Volcanic Activity – Points to note down:
·
Volcanoes are closely related to the
regions of intense folding and faulting.
·
They occur along coastal mountain
ranges, on islands and in the mid oceans.
·
Interior parts of the continent are
generally free from their activity.
·
Most of the active volcanoes are found
in the pacific region which is thus called as the Pacific Ring of Fire.
Plate Tectonics Theory
The
theory of plate tectonics is what brings together continental drift and
seafloor spreading. Plates are made of lithosphere topped with oceanic and/or
continental crust. The plates are moved around on Earth's surface by seafloor
spreading. Convection in the mantle drives seafloor spreading. Oceanic crust is
created at mid-ocean ridges. The crust moves outward from the ridge over time.
The crust may eventually sink into the mantle and be destroyed. If a continent
sits on a plate with a mid-ocean ridge, the continent will be pushed along.
Plate Boundaries
Two
plates meet at a plate boundary. There are three types of plate boundaries
since there are three ways that plates can meet. Plates can move away from each
other. They can move toward each other. Finally, they can slide past each
other. The three types of plate boundaries are divergent, convergent, and
transform. They are described in the following three concepts.
Most
geological activity takes place at plate boundaries. This activity includes volcanoes,
earthquakes, and mountain building. The activity occurs as plates interact.

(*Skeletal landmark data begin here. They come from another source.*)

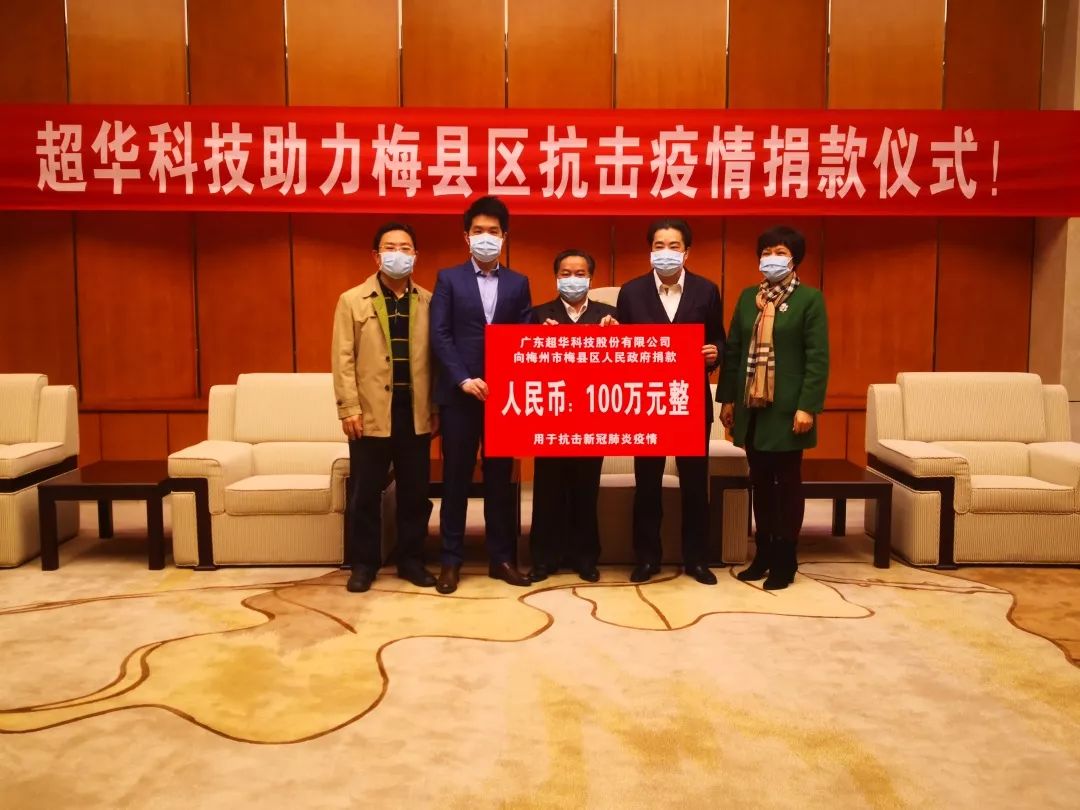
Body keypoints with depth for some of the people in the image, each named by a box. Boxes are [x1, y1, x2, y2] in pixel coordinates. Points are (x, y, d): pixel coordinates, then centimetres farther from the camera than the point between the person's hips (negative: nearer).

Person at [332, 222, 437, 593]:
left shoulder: (428, 302, 8)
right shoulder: (352, 300, 2)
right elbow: (343, 358, -2)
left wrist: (436, 407, 3)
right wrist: (349, 408, -9)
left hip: (416, 412, 2)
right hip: (371, 413, -2)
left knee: (415, 492, 8)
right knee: (365, 494, 5)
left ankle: (411, 559, 22)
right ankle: (364, 562, 19)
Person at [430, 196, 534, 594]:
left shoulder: (518, 283, 11)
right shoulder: (448, 278, 5)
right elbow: (439, 335, -4)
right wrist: (464, 380, -14)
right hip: (459, 394, -2)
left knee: (500, 478, 8)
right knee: (456, 478, 4)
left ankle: (501, 558, 17)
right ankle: (451, 560, 12)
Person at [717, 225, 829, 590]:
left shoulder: (810, 299, -4)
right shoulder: (747, 297, 11)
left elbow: (818, 358, -9)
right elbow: (733, 350, 11)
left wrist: (807, 406, -16)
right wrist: (727, 398, 8)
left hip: (787, 409, -5)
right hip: (751, 407, 5)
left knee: (788, 483, 5)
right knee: (761, 482, 12)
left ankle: (785, 560, 14)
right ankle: (763, 553, 23)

Giant slabs of lithosphere moving around can create a lot of activity! The
features seen at a plate boundary are determined by the direction of plate
motion and by the type of crust found at the boundary.
·
Divergent
boundaries -- where new crust is generated as the plates pull away from each
other.
·
Convergent
boundaries -- where crust is destroyed as one plate dives under another.
·
Transform boundaries -- where crust is neither
produced nor destroyed as the plates slide horizontally past each other.
·
Plate
boundary zones -- broad belts in which boundaries are not well defined and the
effects of plate interaction are unclear.
What The Theory Explains
The
theory of plate tectonics explains most of the features of Earth’s surface. It
explains why earthquakes, volcanoes and mountain ranges are where they are. It
explains where to find some mineral resources. Plate tectonics is the key that
unlocks many of the mysteries of our amazing planet. Plate tectonics theory
explains why:
·
Earth's geography has changed over time and
continues to change today.
·
some places are prone to earthquakes while
others are not.
·
certain regions may have deadly, mild, or no
volcanic eruptions.
·
mountain ranges are located where they are.
·
many ore deposits are located where they are.
·
living and fossil species of plants and
animals are found where they are.
·
some continental margins have a lot of
geological activity, and some have none.
·
Plate tectonic motions affect Earth’s rock
cycle, climate, and the evolution of life.
Summary
The
theory of plate tectonics brings together continental drift and seafloor
spreading.
At
a plate boundary, two plates can be moving apart, together or past each other.
Plate
tectonics theory explains many things in geology, such as where volcanoes,
earthquakes, mountain ranges, ore deposits, and other features are located.